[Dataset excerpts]
- Opening Delimiter -
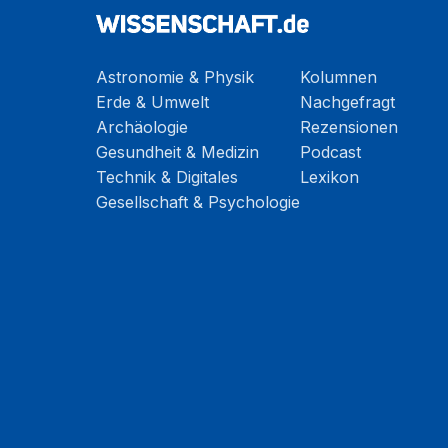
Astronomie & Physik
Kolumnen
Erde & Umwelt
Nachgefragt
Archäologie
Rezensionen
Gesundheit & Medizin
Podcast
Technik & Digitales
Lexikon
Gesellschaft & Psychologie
- Closing Delimiter -
Please copy the data above character for character, skipping any pictures.

Astronomie & Physik
Kolumnen
Erde & Umwelt
Nachgefragt
Archäologie
Rezensionen
Gesundheit & Medizin
Podcast
Technik & Digitales
Lexikon
Gesellschaft & Psychologie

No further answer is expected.